Olivia Henry

Personal information
- Full name: Olivia Henry
- Born: 27 January 2004 (age 22)
- Batting: Right-handed
- Bowling: Right-arm off break
- Role: Batter

Domestic team information
- 2022/23–present: Victoria
- 2022/23–present: Melbourne Stars

Career statistics
| Competition | WLA | WT20 |
| Matches | 29 | 10 |
| Runs scored | 493 | 33 |
| Batting average | 19.72 | 5.50 |
| 100s/50s | 0/0 | 0/0 |
| Top score | 42 | 24 |
| Catches/stumpings | 7/– | 2/– |
- Source: CricketArchive, 23 February 2026

= Olivia Henry =

Australian cricketer

Olivia Henry (born 27 January 2004) is an Australian cricketer who currently plays for Victoria in the Women's National Cricket League (WNCL) and Melbourne Stars in the Women's Big Bash League (WBBL). She plays as a right-handed batter.

==Domestic career==
Henry plays grade cricket for Ringwood Cricket Club.

In May 2022, Henry received her first professional contract, signing with Victoria for the upcoming 2022–23 Women's National Cricket League season. In September 2022, she was added to the Melbourne Stars squad for the upcoming 2022–23 Women's Big Bash League season. She made her debut for Melbourne Stars on 20 November 2022, but did not bat or bowl.
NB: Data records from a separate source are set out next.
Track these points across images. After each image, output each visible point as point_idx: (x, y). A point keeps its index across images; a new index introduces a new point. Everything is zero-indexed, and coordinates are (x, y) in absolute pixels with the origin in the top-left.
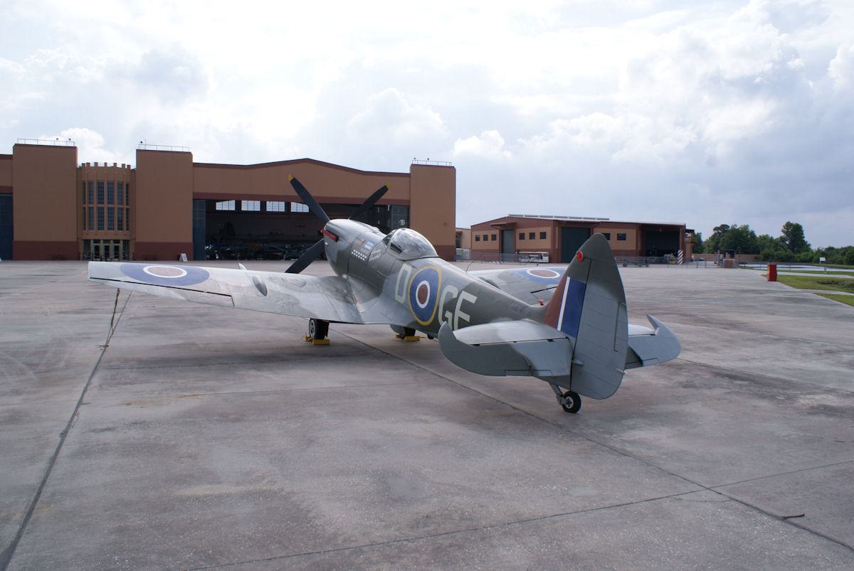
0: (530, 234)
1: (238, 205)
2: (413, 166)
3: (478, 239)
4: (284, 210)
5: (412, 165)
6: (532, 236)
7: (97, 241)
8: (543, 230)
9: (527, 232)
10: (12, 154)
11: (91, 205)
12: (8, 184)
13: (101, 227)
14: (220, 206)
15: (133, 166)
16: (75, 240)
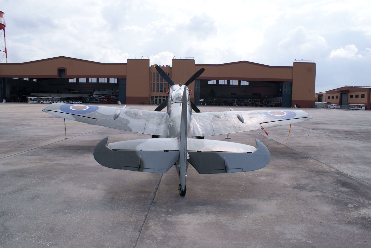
0: (362, 95)
1: (218, 82)
2: (294, 63)
3: (329, 98)
4: (227, 84)
5: (294, 63)
6: (357, 96)
7: (156, 97)
8: (363, 93)
9: (354, 94)
10: (126, 63)
11: (154, 82)
12: (125, 75)
13: (158, 91)
14: (210, 83)
15: (171, 66)
16: (148, 96)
In December 2022, Henry played for Victoria in the Cricket Australia Under-19 National Female Championships, and was the fourth-highest run-scorer in the competition. She made her debut for the senior Victoria team on 17 January 2022, against Queensland, scoring five runs. She went on to play six matches overall for the side that season, scoring 162 runs at an average of 27.00.

==International career==
In December 2022, Henry was named as a non-travelling reserve for the Australia Under-19 squad for the 2023 ICC Under-19 Women's T20 World Cup.